The role and responsibilities of the child and adolescent psychiatrist
The primary role of a child and adolescent psychiatrist is to use their skills and medical expertise to achieve the highest quality of care for young people experiencing mental health problems in partnership with their families or carers. To do this child and adolescent psychiatrists:
- Use their knowledge of normal and abnormal development across the life span. They take into account family functioning, systemic (social and relational) assessment, physical health, comorbidity and multiple diagnoses, neurobiology, pharmacology, emotional health and interpersonal relationships, geographic location, social adversity, and the impact of child protection, welfare, school and justice matters, as well as psychiatric disorders and substance use disorder (in both young people and their adult carers).
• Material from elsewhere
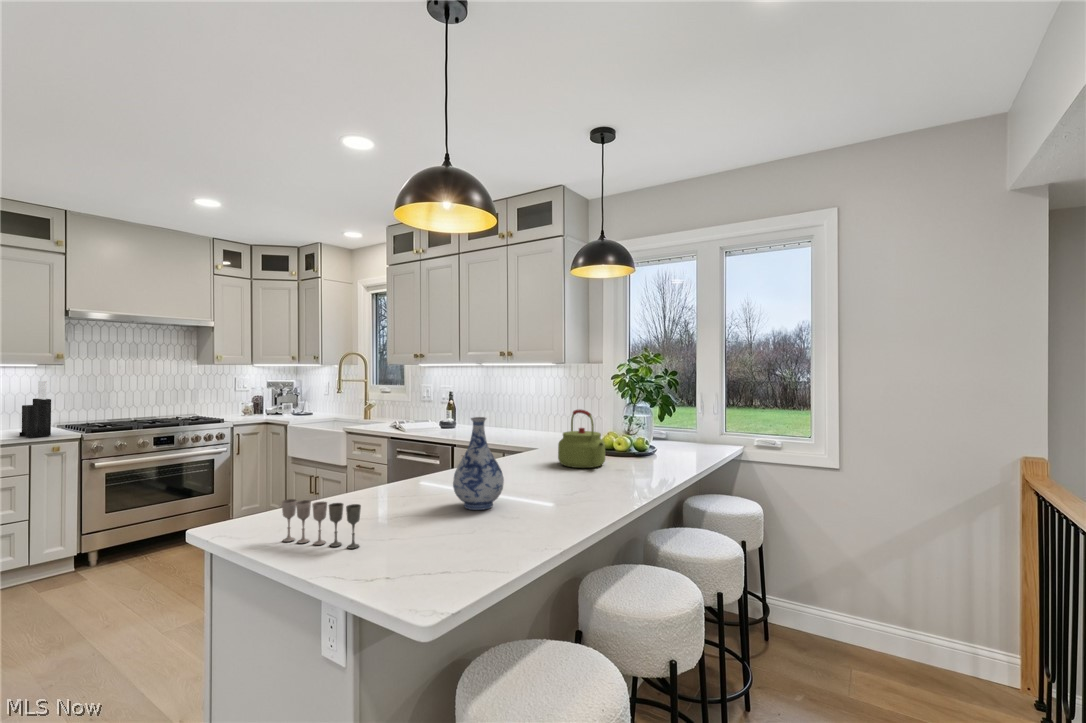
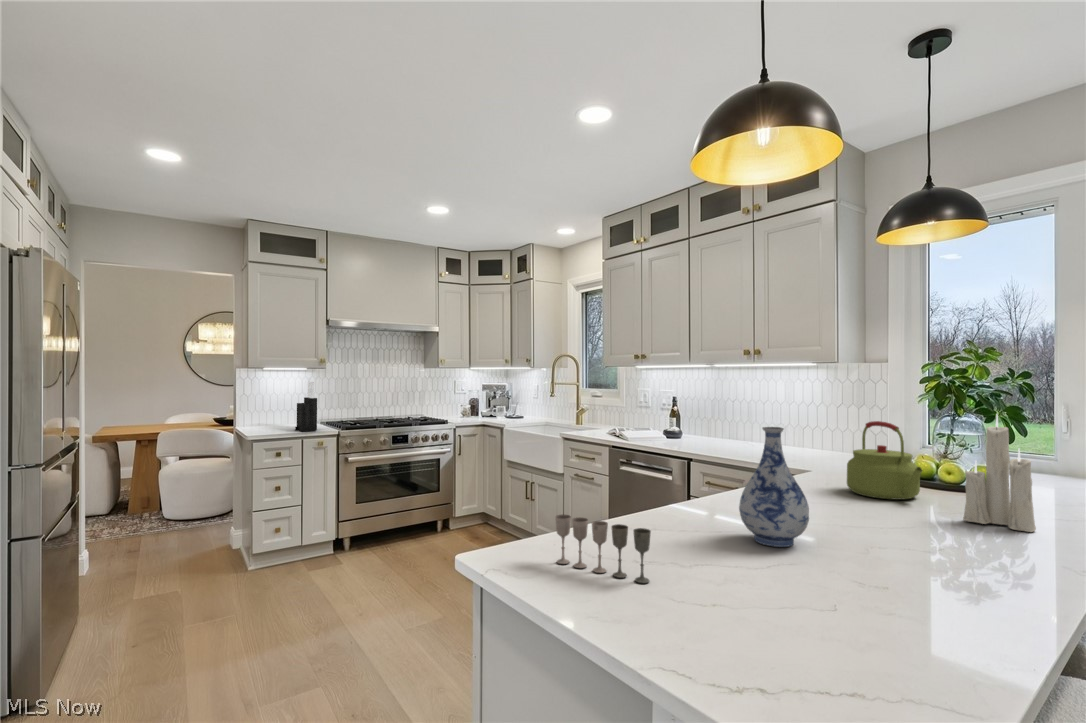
candle: none [621,398,661,484] -> present [963,415,1036,532]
They apply an integrated biopsychosocial model in understanding, diagnosing and managing mental illness, emotional disturbance and abnormal behaviour and provide person-centred and family-focused mental health care that is developmentally informed, timely and appropriate.
- Seek and synthesise information from multiple sources to inform clinical decisions. Sources may include interviews with the individual, family (acknowledging that more than one person may be the clinical focus within a family) and other key informants (including other doctors and mental health professionals, education professionals and others supporting the young person), observations within the home, school or other settings, laboratory tests, imaging, structured mental health assessments and structured assessments by other professionals, for example, neuropsychological assessments or developmental assessments.
- Deliver evidence-informed treatment tailored to meet the social and personal needs of the young person and their family, including the settings in which they live e.g. family, school, and local communities. Recognise that cultural contexts may impact on assessment, management, and recovery and that the availability and presence of other services available for young people have an impact.
- Recommend or undertake a comprehensive range of interventions including medication treatments and psychotherapeutic treatments with young people and their families; and recommend or enable appropriate social interventions e.g. in schools.
- Support others caring for the young person and maintain hope for the young people and their family through family work and consultation to other services. They are sensitive to and respectful of the young person and their family or carers’ individual choices for intervention.
- Recognise the importance of ongoing developmental processes in recovery and acknowledge that whilst the recovery processes are relevant for young people, how these are expressed will depend on their age and developmental stage and requires interventions to be aligned with a young persons and family’s developmental needs. This includes recognition of broader developmental risk whereby academic, occupational, personal and social developmental outcomes may be compromised due to mental illness or where developmental delays or deficits contribute to compromised mental health.